* [原文抜粋]:
● ● ● ● ● ● ●

東京2020オリンピックが終わりました。
今回はメダル獲得数が過去最多の58個だったそうですね。
選手達の日ごろからの努力とオリンピックにかける思いが結実した形となりました。

今回もさまざまな感動を与えてくれたオリンピックにおいて、2008年の北京オリンピック以来、13年ぶりの金メダルを獲得したのがソフトボールでした。
北京大会以降、オリンピックの正式種目からはずされ、東京大会で13年ぶりに復活。
その間、投手の上野由岐子さんは、またいつかオリンピック種目になるよう、地道にソフトボールの普及活動に力を入れていました。
そして再び、オリンピックの舞台に立ち、悲願を遂げることができたのです。

上野由岐子投手は、インタビューの中でこう語っていました。

『13年という年月を経て「最後まで諦めなければ夢はかなう」ことを、たくさんの方々に伝えられたと思う。
ソフトボールはまた次回(のオリンピック)からなくなってしまうが、また諦めることなく前に進んでいけたらと思う』

この上野選手のコメントの中にある「諦めなければ夢はかなう」という言葉は多くの人に夢や勇気、元気を与えたのではないでしょうか。
今回は、この「諦める」という言葉について取り上げたいと思います。

諦めるの語源は「諦観(たいかん)」

「諦める」という言葉は、普段の生活の中でもよく耳にしますね。
ものごとを途中で放り出すことや投げ出すことの意味で使われ、「諦めないで」とか「諦めずにやろうよ」などと励ますことがあるのではないでしょうか。

この「諦める」という言葉、実は仏教由来だといわれています。
仏教に「諦観(たいかん・ていかん)」という言葉があります。
これは「あきらかにみる」という意味です。

仏教では、どんな結果にも必ず原因があり、原因なしにおきる結果は絶対にないと教えます。
詳しくはこちらの記事で解説しています。

● ● ● ● ● ● ●

* [課題]: 「諦める」の語源を扱った文章から、「今回もさまざまな感動を与えて」で始まり「与えたのではないでしょうか。」まで続く箇所を、一字も改変せずに書き写すこと。

抽出データ項目:
● ● ● ● ● ● ●

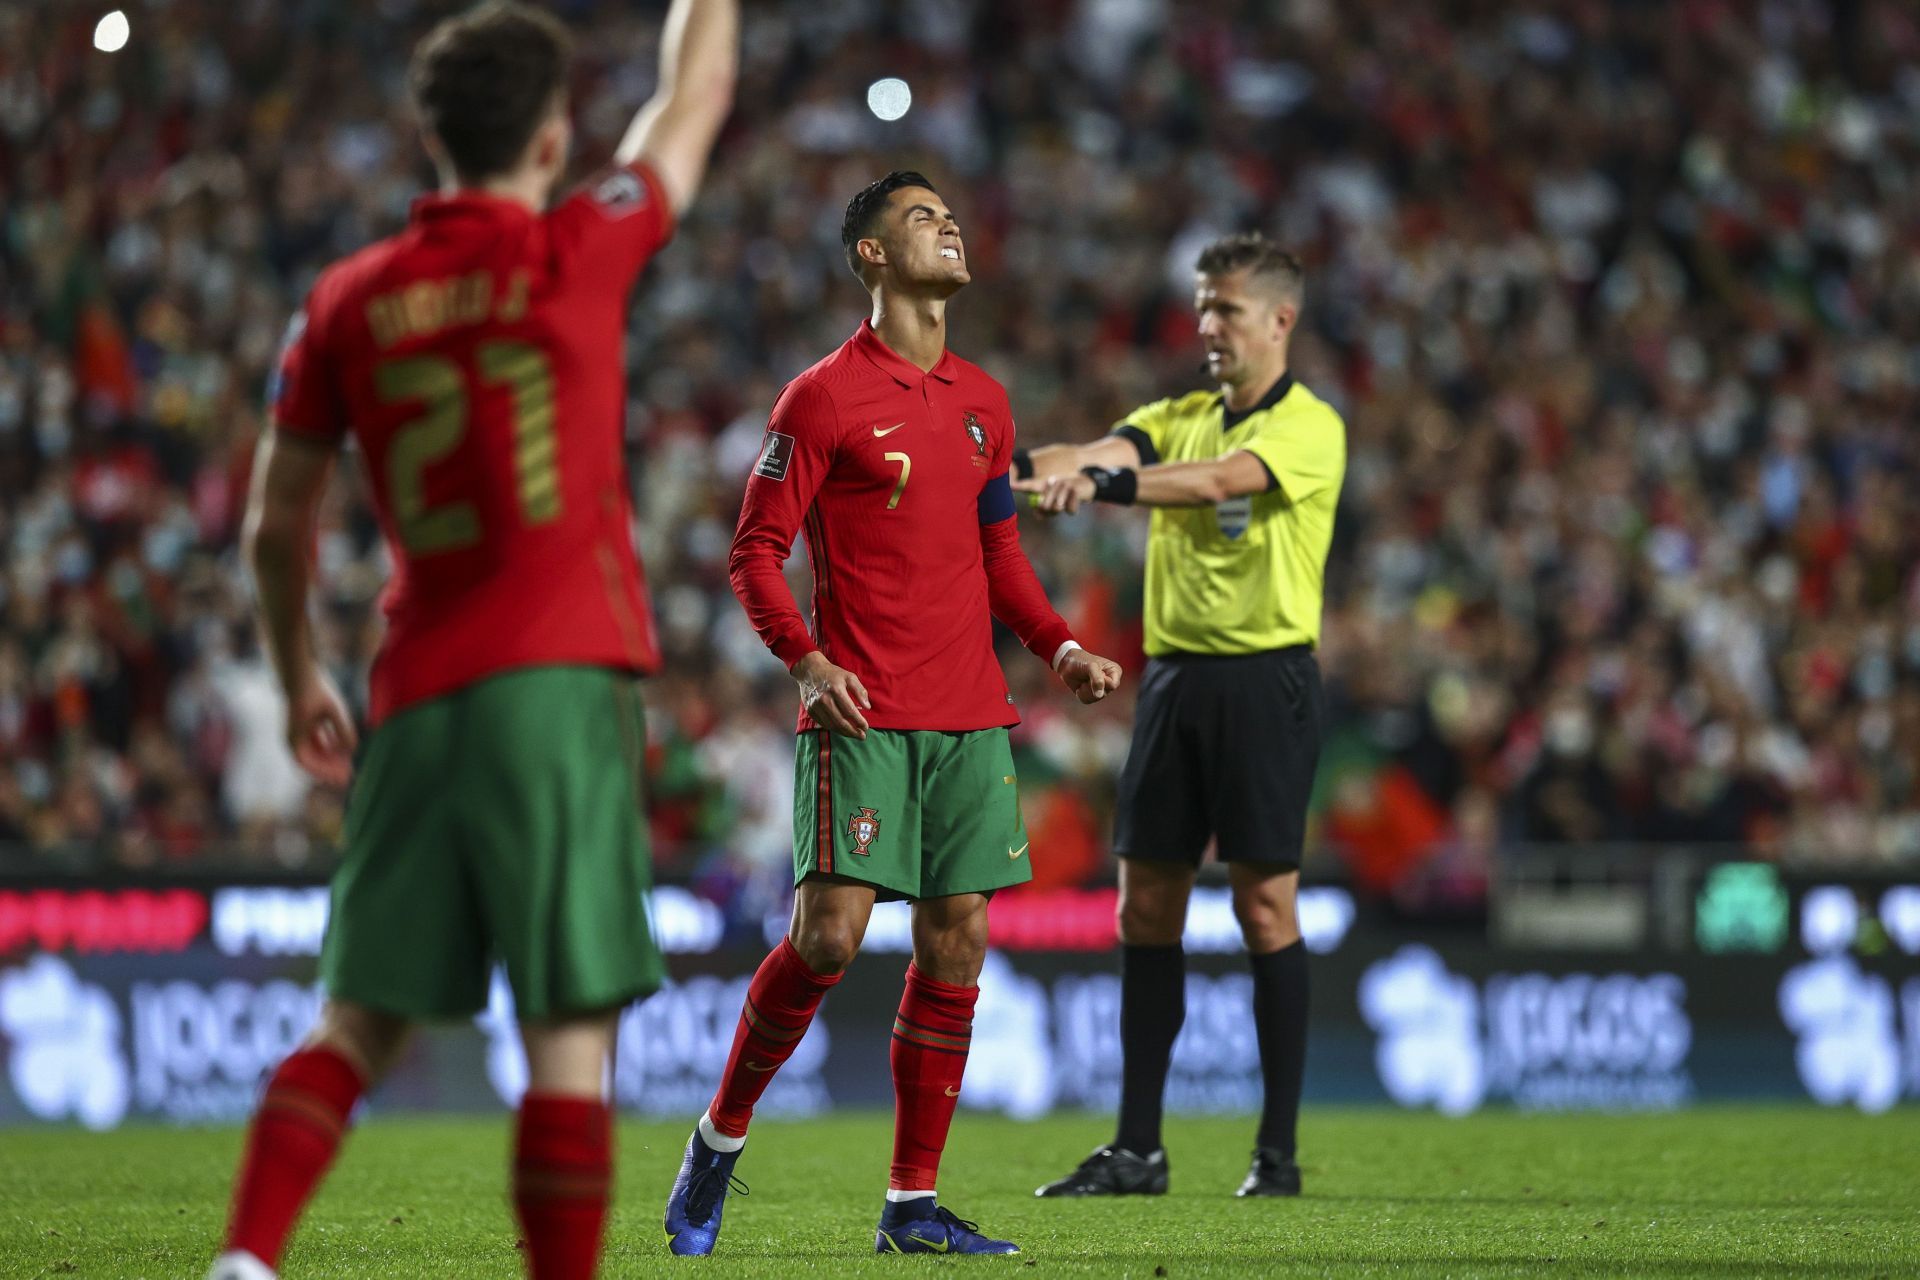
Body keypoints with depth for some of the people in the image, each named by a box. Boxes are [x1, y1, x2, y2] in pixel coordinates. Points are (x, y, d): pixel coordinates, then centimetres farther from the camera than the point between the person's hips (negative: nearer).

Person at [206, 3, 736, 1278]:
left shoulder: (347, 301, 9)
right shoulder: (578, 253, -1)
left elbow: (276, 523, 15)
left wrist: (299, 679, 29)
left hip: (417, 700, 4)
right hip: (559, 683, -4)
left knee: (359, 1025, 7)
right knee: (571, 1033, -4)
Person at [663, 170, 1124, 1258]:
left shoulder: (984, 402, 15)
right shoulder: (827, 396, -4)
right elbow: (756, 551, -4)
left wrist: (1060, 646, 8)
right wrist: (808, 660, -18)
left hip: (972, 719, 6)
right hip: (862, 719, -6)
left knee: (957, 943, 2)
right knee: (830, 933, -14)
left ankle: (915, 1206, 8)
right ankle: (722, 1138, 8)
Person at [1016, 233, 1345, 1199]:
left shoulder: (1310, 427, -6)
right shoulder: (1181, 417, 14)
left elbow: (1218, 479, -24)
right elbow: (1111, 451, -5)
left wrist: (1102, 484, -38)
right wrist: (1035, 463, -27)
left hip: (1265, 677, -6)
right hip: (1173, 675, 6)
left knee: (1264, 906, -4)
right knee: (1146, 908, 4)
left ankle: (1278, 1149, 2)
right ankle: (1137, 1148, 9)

● ● ● ● ● ● ●

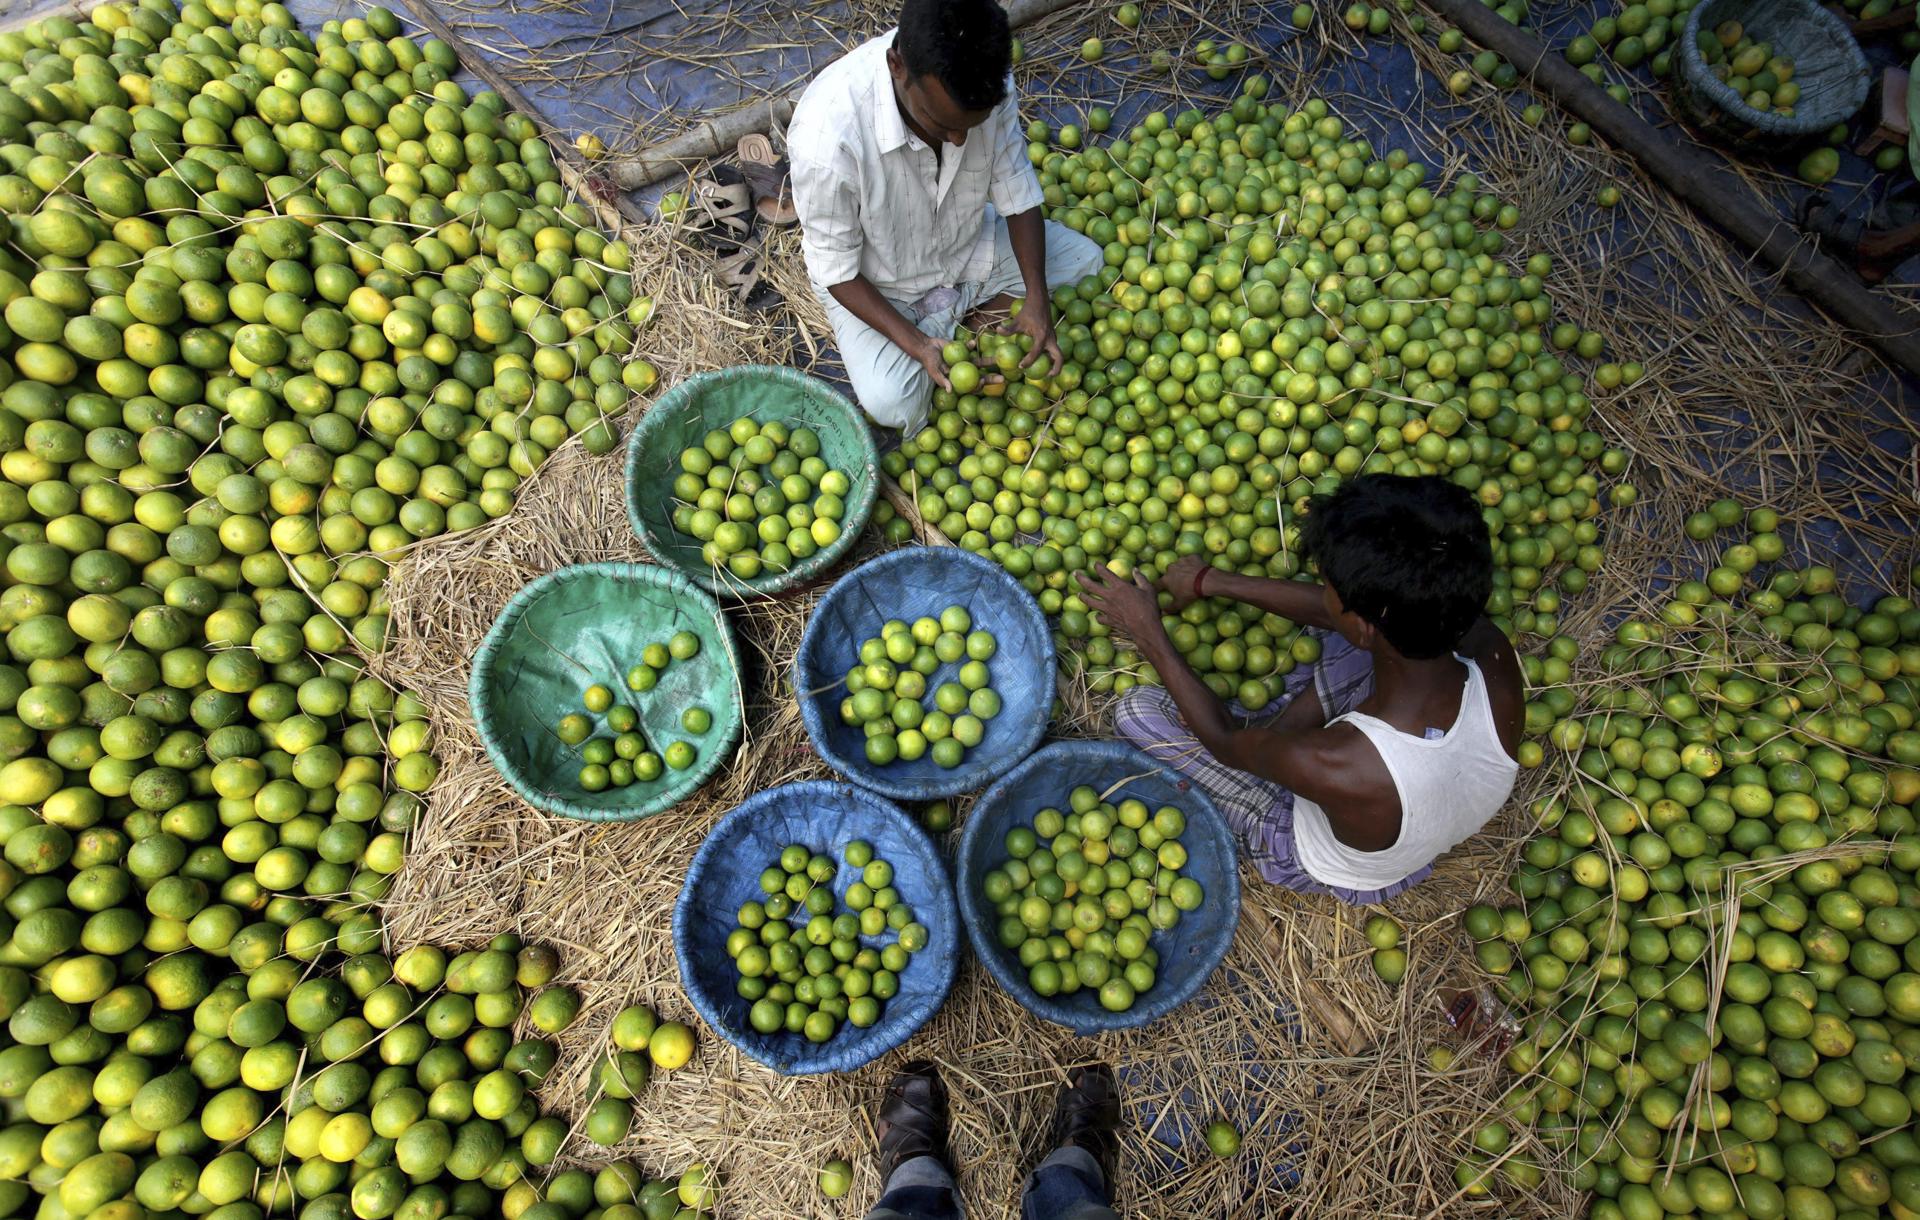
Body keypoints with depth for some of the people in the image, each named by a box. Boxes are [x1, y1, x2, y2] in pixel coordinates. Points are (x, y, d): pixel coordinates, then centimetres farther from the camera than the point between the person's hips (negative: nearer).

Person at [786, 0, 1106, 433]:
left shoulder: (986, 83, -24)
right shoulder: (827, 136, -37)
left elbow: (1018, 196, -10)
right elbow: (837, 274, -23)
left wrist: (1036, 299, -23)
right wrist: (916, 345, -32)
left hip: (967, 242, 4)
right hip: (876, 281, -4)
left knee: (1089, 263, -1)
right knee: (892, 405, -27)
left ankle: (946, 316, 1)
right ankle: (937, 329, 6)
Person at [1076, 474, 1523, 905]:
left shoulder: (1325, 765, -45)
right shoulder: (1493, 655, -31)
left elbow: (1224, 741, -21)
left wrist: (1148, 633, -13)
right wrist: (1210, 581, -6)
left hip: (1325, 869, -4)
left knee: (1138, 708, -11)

● ● ● ● ● ● ●

* [解答]:
今回もさまざまな感動を与えてくれたオリンピックにおいて、2008年の北京オリンピック以来、13年ぶりの金メダルを獲得したのがソフトボールでした。
北京大会以降、オリンピックの正式種目からはずされ、東京大会で13年ぶりに復活。
その間、投手の上野由岐子さんは、またいつかオリンピック種目になるよう、地道にソフトボールの普及活動に力を入れていました。
そして再び、オリンピックの舞台に立ち、悲願を遂げることができたのです。

上野由岐子投手は、インタビューの中でこう語っていました。

『13年という年月を経て「最後まで諦めなければ夢はかなう」ことを、たくさんの方々に伝えられたと思う。
ソフトボールはまた次回(のオリンピック)からなくなってしまうが、また諦めることなく前に進んでいけたらと思う』

この上野選手のコメントの中にある「諦めなければ夢はかなう」という言葉は多くの人に夢や勇気、元気を与えたのではないでしょうか。